— Begin RECORDS SHOWN —

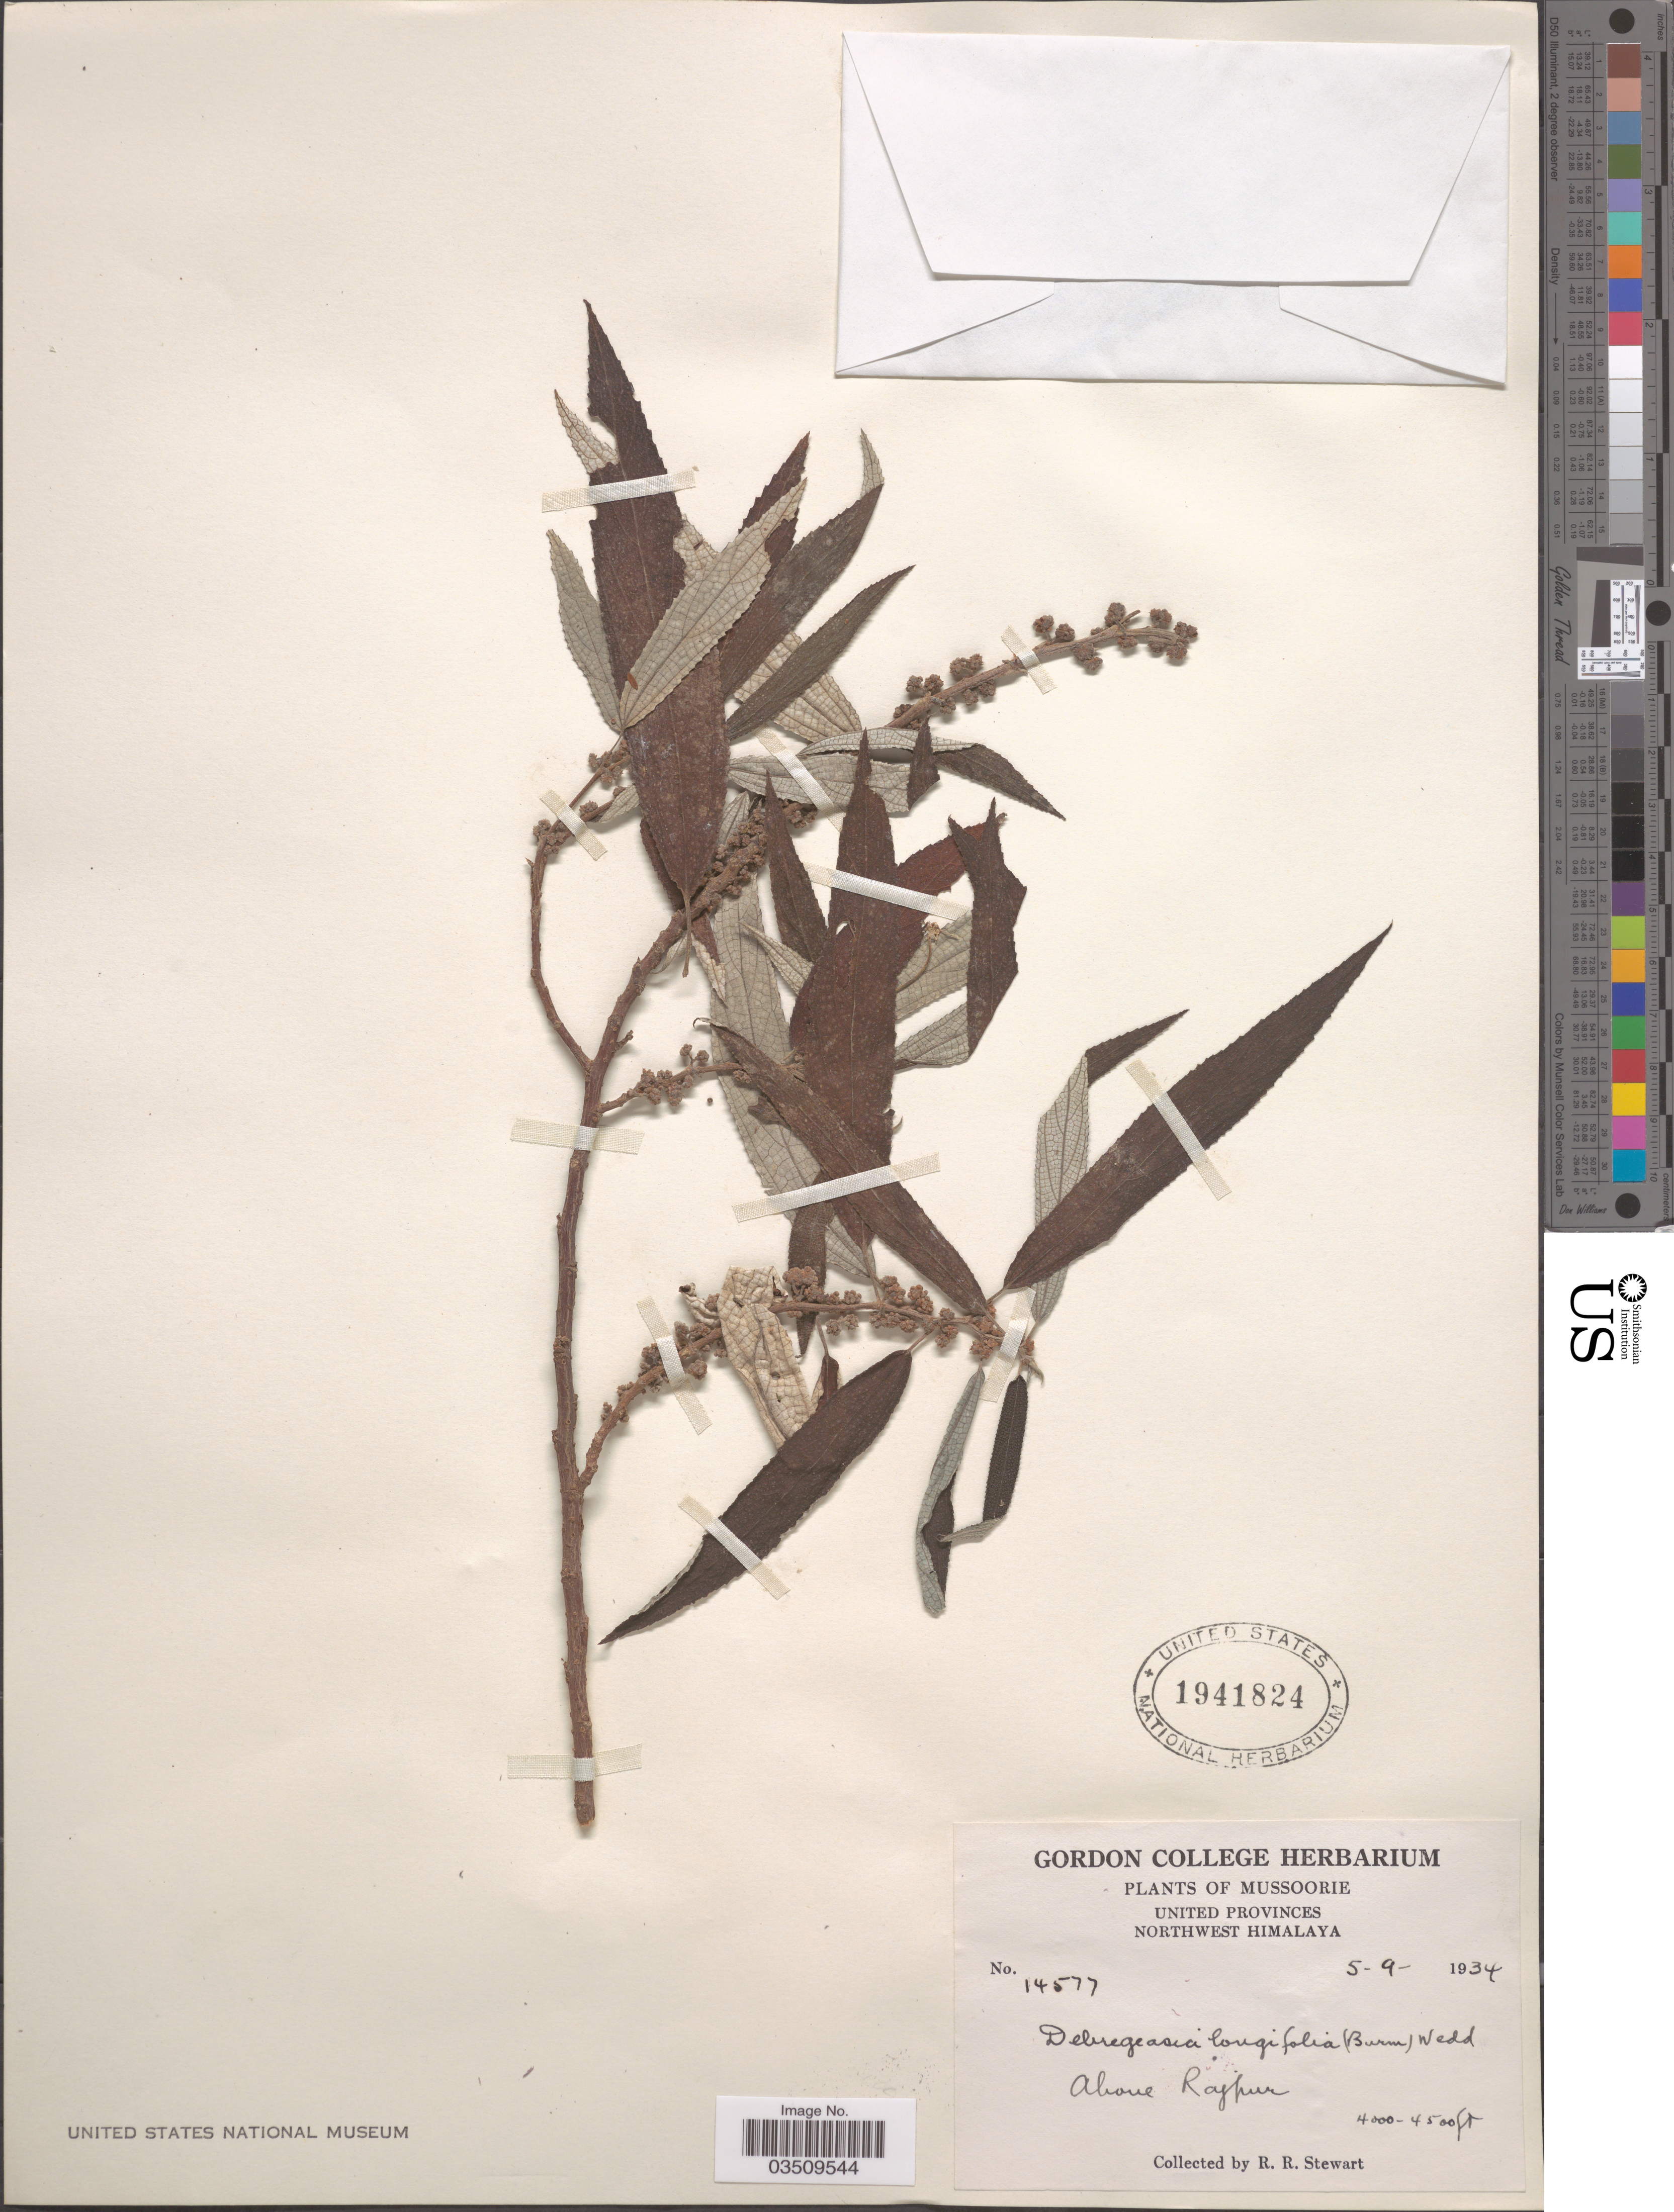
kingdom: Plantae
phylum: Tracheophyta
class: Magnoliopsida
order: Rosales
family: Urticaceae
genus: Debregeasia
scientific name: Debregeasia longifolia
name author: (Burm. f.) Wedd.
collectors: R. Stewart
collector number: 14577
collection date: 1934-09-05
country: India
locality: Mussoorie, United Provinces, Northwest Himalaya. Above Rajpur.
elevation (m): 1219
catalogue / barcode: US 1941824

— End RECORDS SHOWN —

REQUEST:
Please copy the lines above word for word, leaving out the pictures.

SOLVED PROBLEM:
kingdom: Plantae
phylum: Tracheophyta
class: Magnoliopsida
order: Rosales
family: Urticaceae
genus: Debregeasia
scientific name: Debregeasia longifolia
name author: (Burm. f.) Wedd.
collectors: R. Stewart
collector number: 14577
collection date: 1934-09-05
country: India
locality: Mussoorie, United Provinces, Northwest Himalaya. Above Rajpur.
elevation (m): 1219
catalogue / barcode: US 1941824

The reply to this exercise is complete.